Os Estados Unidos registram 16 000 vagas ociosas para médicos e enfermeiros e precisam de 7 000 especialistas no tão demandado segmento da saúde mental — uma bola de neve, já que 300 000 profissionais da saúde vão se aposentar em uma década, como revela uma projeção da Associação Americana de Hospitais. Uma oportunidade e tanto, talvez única, para estrangeiros na área. Na Alemanha, são aproximadamente 200 000 postos a ser preenchidos, déficit cuja previsão é mais do que dobrar nos próximos anos. O Canadá também sofre, assim como o Reino Unido, onde faltam atualmente 160 000 médicos e enfermeiros. Há um ano, a médica paraense Julie Sanz, 36 anos, exerce a otorrinolaringologia em Bristol, onde tem plano de carreira e já foi surpreendida com um aumento de salário depois de seis meses no batente. “Cada vez mais colegas me procuram atrás de informações sobre o trâmite migratório”, relata ela, bem adaptada à rotina britânica.

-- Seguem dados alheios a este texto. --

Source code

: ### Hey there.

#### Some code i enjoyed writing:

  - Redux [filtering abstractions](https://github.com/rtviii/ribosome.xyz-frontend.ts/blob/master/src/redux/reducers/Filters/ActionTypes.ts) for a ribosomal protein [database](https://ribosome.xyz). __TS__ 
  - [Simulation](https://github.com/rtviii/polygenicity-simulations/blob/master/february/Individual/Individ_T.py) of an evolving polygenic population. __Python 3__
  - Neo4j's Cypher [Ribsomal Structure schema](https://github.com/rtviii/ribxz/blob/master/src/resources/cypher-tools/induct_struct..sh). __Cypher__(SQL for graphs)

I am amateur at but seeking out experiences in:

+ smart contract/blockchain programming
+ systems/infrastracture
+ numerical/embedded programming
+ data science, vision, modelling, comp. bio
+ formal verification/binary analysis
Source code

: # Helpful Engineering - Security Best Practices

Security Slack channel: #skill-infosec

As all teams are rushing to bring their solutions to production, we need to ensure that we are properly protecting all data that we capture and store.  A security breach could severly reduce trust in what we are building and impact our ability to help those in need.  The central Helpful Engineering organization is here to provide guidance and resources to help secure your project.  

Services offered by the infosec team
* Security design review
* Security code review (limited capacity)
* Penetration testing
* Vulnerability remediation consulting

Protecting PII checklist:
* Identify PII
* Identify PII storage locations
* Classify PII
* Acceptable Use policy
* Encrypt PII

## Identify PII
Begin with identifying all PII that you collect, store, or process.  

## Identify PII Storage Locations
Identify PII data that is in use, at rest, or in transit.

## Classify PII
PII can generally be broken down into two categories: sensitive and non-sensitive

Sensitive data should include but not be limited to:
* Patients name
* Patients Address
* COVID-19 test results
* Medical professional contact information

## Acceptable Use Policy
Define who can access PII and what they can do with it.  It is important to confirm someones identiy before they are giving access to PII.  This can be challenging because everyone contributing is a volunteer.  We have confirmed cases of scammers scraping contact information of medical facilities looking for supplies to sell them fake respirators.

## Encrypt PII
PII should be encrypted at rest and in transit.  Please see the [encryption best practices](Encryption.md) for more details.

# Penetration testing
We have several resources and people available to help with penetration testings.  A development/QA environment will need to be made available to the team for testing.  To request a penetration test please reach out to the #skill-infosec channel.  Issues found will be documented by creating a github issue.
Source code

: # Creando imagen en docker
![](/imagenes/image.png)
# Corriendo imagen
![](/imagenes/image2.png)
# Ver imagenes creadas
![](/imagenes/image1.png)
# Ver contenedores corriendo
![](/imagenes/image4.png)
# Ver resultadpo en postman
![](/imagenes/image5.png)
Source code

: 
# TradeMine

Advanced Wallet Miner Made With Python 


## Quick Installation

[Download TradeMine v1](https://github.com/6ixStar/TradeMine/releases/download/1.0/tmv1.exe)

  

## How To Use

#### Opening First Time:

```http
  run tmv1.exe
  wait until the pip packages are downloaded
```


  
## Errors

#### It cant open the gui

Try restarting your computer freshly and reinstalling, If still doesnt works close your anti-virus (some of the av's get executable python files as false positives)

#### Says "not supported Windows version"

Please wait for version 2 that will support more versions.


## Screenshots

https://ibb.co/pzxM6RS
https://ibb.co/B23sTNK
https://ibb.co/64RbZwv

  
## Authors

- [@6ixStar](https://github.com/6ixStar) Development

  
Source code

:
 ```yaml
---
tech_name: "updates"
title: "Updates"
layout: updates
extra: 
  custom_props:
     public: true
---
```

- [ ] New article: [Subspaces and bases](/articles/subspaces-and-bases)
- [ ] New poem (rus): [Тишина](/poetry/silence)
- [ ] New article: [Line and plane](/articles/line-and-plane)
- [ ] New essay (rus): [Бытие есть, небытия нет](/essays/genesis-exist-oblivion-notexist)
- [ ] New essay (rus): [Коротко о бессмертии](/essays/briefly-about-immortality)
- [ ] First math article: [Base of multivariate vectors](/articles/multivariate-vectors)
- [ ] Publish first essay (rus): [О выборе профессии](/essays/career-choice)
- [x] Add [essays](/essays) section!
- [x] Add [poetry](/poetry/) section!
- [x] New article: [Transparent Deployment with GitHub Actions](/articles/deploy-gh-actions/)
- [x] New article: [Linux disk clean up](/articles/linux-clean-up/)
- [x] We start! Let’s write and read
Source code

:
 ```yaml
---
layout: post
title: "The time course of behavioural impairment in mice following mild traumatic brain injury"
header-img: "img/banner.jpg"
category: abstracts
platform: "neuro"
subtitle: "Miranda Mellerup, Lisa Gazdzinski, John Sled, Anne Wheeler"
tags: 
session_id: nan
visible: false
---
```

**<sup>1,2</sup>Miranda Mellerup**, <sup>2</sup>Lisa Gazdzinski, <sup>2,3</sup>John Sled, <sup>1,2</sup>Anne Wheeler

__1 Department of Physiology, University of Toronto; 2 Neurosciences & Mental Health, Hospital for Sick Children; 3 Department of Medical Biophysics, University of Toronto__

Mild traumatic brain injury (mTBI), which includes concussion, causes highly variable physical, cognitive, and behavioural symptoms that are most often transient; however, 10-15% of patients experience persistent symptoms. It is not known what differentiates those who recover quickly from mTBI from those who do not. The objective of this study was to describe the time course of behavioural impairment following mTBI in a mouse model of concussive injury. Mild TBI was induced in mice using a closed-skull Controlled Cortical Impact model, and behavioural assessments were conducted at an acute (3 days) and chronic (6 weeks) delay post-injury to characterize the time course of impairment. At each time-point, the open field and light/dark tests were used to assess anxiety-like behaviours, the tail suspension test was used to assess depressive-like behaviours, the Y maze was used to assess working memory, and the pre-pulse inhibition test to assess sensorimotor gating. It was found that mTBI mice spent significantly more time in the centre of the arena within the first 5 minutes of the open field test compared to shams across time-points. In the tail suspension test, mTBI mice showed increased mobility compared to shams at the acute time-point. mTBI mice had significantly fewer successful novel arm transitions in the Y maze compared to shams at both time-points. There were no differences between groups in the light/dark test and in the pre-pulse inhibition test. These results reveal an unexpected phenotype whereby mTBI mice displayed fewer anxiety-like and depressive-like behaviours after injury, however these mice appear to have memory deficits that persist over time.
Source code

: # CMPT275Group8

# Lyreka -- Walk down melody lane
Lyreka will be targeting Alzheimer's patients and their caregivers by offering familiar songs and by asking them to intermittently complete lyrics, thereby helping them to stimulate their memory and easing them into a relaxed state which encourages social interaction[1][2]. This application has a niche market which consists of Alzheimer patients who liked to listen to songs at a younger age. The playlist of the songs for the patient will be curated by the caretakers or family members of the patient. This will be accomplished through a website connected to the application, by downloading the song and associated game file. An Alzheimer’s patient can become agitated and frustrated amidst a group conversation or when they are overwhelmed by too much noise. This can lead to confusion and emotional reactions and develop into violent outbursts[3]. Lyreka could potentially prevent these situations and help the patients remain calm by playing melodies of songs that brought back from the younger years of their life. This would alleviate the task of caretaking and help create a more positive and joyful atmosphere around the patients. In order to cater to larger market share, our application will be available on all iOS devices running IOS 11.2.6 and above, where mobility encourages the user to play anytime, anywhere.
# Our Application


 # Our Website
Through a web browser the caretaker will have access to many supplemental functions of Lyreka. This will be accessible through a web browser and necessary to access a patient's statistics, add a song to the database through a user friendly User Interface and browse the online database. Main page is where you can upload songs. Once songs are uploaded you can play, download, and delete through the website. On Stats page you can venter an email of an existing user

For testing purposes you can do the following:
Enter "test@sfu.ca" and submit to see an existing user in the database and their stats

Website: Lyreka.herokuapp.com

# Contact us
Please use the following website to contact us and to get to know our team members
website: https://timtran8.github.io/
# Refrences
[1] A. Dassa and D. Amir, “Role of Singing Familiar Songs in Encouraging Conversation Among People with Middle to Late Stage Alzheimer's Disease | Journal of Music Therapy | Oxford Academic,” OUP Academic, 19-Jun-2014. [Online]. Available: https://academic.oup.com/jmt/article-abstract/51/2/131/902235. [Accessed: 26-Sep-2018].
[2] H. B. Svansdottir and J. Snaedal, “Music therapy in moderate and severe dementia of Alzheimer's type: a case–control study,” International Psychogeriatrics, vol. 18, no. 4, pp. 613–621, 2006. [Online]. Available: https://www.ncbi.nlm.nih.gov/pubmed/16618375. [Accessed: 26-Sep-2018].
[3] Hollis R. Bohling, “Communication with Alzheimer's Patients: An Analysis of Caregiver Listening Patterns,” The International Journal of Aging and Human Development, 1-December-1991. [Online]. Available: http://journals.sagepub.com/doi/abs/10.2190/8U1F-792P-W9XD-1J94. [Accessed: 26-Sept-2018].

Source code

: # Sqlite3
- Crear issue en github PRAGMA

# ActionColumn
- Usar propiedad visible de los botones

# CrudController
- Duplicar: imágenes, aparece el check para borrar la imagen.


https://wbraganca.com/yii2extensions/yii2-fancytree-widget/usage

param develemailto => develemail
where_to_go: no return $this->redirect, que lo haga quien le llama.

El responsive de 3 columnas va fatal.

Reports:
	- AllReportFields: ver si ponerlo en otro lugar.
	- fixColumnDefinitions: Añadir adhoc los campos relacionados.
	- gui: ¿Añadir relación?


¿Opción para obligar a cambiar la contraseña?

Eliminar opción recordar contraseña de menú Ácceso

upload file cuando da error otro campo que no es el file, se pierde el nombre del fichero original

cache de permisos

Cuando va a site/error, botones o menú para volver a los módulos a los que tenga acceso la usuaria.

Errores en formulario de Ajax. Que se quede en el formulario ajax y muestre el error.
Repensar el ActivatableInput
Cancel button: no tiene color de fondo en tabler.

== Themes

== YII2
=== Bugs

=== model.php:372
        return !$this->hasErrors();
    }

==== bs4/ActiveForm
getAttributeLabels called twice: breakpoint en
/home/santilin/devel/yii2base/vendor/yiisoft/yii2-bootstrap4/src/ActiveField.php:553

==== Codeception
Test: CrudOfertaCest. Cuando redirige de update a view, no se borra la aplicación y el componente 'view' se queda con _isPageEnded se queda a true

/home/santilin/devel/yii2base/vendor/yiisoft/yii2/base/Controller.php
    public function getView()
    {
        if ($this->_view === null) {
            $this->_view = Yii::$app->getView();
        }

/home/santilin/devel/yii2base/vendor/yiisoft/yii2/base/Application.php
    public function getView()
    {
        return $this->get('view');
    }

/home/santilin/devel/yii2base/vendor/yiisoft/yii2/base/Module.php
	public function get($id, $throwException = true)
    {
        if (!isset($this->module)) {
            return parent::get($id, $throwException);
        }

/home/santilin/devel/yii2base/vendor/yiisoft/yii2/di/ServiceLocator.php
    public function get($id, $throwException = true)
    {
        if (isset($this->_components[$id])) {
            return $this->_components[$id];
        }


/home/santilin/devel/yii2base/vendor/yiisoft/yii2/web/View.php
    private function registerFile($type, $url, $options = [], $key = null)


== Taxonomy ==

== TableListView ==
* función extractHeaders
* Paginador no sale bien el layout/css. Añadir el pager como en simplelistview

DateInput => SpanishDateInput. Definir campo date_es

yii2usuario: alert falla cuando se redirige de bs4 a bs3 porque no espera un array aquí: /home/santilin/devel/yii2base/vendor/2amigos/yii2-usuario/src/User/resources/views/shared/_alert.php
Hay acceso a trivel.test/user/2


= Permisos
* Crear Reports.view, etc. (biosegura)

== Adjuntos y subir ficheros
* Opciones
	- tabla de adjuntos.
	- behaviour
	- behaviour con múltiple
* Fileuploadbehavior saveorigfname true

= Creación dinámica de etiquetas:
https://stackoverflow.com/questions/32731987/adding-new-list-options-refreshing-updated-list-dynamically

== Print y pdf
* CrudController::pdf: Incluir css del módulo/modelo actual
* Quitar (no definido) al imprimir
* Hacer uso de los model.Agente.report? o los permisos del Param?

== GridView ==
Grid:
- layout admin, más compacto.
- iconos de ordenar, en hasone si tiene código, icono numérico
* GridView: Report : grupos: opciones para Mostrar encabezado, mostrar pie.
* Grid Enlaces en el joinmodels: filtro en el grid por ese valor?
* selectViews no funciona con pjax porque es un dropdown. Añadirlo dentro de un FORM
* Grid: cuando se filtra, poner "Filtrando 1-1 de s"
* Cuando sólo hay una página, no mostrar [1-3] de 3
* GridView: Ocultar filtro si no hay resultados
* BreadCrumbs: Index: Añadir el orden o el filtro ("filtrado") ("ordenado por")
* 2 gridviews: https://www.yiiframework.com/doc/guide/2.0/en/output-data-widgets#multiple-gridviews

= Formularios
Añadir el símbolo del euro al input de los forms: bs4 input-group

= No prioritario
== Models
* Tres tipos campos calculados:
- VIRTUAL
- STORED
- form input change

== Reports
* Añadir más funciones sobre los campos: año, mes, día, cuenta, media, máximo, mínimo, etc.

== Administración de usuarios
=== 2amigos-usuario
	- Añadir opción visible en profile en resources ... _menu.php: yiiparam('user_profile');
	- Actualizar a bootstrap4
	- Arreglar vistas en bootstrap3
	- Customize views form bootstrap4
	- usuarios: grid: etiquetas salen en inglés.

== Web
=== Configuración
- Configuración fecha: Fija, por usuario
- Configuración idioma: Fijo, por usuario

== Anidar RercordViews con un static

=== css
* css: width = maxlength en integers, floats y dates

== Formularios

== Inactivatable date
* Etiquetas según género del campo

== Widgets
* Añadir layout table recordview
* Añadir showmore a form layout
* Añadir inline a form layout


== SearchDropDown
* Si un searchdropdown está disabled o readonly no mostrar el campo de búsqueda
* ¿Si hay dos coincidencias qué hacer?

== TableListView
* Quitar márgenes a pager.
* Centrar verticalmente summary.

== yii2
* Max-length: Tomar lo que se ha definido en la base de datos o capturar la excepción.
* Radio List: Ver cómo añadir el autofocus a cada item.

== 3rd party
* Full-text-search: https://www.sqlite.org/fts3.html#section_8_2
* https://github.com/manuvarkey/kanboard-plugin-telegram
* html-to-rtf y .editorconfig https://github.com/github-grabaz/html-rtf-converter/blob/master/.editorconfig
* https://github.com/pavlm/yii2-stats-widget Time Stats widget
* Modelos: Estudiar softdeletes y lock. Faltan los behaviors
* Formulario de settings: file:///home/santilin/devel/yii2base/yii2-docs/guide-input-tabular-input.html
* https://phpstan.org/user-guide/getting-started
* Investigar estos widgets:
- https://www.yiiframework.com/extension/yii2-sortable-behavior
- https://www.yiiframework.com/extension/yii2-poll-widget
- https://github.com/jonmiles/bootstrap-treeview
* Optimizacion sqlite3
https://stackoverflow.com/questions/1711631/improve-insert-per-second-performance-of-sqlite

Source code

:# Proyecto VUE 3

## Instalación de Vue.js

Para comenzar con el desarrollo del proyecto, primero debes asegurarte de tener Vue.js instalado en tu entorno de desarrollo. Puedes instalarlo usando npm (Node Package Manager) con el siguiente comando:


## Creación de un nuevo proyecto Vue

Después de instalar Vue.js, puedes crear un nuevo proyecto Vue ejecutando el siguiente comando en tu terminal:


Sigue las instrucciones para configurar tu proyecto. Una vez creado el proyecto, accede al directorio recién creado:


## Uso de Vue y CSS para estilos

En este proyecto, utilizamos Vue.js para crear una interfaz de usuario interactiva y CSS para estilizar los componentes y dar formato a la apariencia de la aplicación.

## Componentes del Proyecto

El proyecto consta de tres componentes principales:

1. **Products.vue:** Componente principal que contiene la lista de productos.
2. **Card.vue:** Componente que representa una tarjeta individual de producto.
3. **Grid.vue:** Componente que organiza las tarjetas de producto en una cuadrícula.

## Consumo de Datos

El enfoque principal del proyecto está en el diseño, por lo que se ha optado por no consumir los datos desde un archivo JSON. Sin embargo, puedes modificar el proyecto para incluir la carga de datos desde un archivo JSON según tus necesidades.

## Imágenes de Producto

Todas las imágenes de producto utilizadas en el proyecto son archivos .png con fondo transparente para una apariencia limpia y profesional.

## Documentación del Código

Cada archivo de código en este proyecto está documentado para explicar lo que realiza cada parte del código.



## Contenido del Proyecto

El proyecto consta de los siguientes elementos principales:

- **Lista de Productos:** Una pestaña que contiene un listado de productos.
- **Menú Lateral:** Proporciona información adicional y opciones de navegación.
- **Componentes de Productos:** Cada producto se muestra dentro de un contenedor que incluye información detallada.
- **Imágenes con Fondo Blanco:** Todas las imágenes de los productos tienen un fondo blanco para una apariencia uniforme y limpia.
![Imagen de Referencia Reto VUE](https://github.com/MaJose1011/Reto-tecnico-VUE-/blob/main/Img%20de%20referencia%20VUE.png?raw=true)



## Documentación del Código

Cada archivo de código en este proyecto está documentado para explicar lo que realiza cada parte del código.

Essa não é, porém, uma trilha tão fácil. Para dar certo, há de se ter paciência em meio a um mundaréu de exigências e testes. O candidato precisa, para obter a permissão de trabalho, revalidar o diploma, comprovar experiência e ainda passar em uma prova da língua estrangeira que usará no ofício — esse, aliás, um terreno que envolve um esforço adicional, já que é necessário aprender uma enxurrada de termos técnicos. Ultrapassada essa fase, aí, sim, o interessado pode correr atrás da almejada vaga. No Reino Unido, uma agência ligada ao NHS se encarrega do visto. Nos Estados Unidos, são as empresas que facilitam a obtenção do ambicionado documento. Elas também dão, em geral, uma mãozinha nas despesas iniciais, incluindo a passagem e os primeiros aluguéis. Mas tanto lá quanto em outros países os custos da epopeia burocrática são arcados pelo próprio candidato: eles começam em 6 000 reais, podendo alcançar os 40 000 reais.
Os brasileiros despertam interesse porque costumam demonstrar alta capacidade de adaptação e ter boa formação. “Se estamos conquistando vagas no exterior, é sinal de que nossas universidades estão colocando no mercado mão de obra bastante qualificada”, avalia Marcelo Dantas, cônsul-geral do Brasil em Los Angeles. Há um consenso de que, em muitas especialidades, as condições de trabalho em hospitais brasileiros são para lá de precárias e faltam incentivos para que os profissionais deslanchem. Daí tantos tentarem a sorte no exterior. O impulso para a fisioterapeuta Roberta Barbieri, 33 anos, voar para a Flórida, em junho, veio de uma sensação de que sua carreira em São Paulo andava emperrada, aliada à busca por mais qualidade de vida, sobretudo em relação à segurança. Com ainda pouco tempo de estrada na rotina americana, ela espantou-se com o vigor do mercado. “Recebo propostas de emprego quase todo dia”, conta. Como se vê, os jalecos made in Brazil fazem sucesso.